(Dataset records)
____

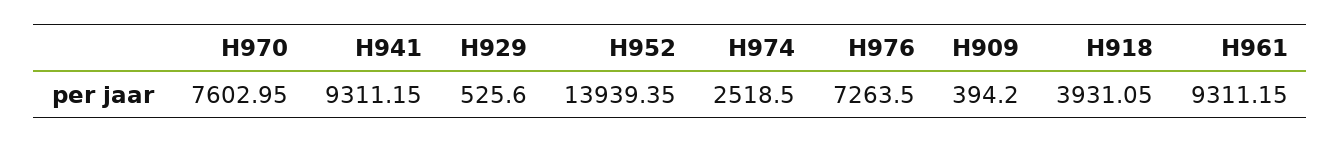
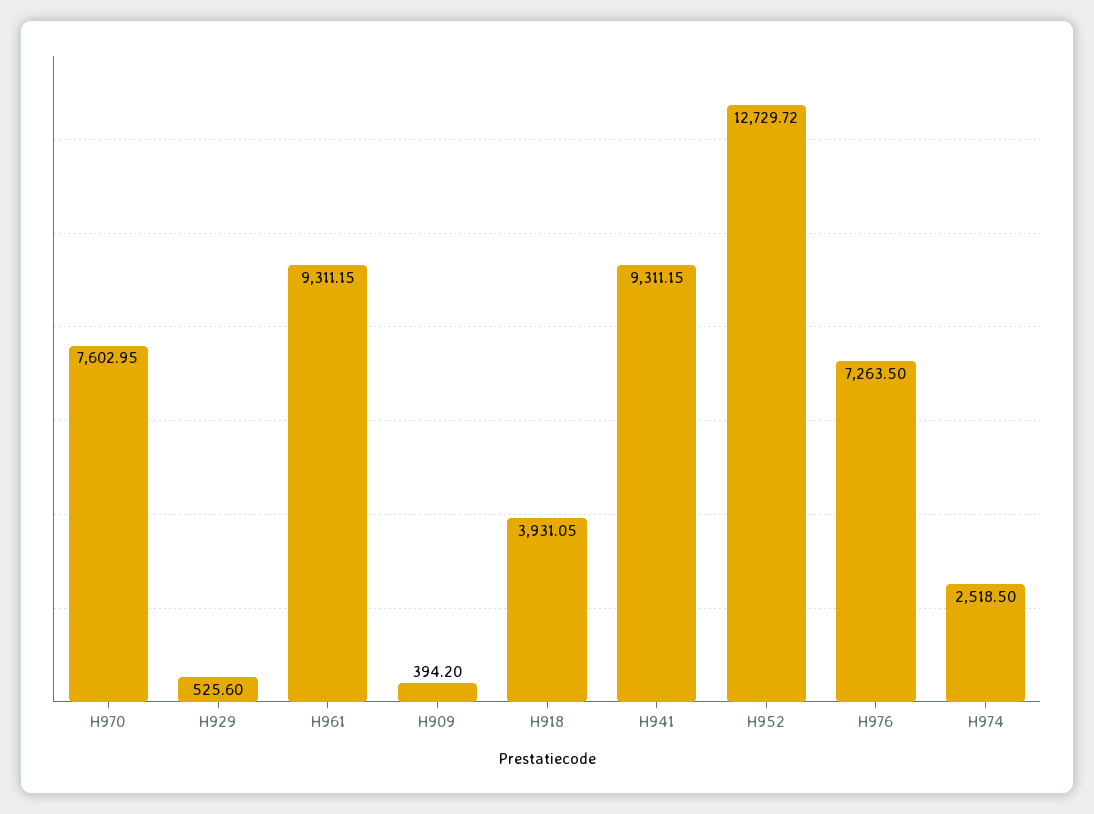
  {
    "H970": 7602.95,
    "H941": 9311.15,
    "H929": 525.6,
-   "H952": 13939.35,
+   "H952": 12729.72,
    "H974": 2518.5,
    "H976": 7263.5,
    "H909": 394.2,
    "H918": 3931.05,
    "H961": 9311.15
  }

____

● **WHAT YOU ARE ASKED TO DO**
A faithful, word-for-word copy of the data is needed; the pictures should not appear in it.

● **FINISHED TASK**
  {
    "H970": 7602.95,
    "H941": 9311.15,
    "H929": 525.6,
-   "H952": 13939.35,
+   "H952": 12729.72,
    "H974": 2518.5,
    "H976": 7263.5,
    "H909": 394.2,
    "H918": 3931.05,
    "H961": 9311.15
  }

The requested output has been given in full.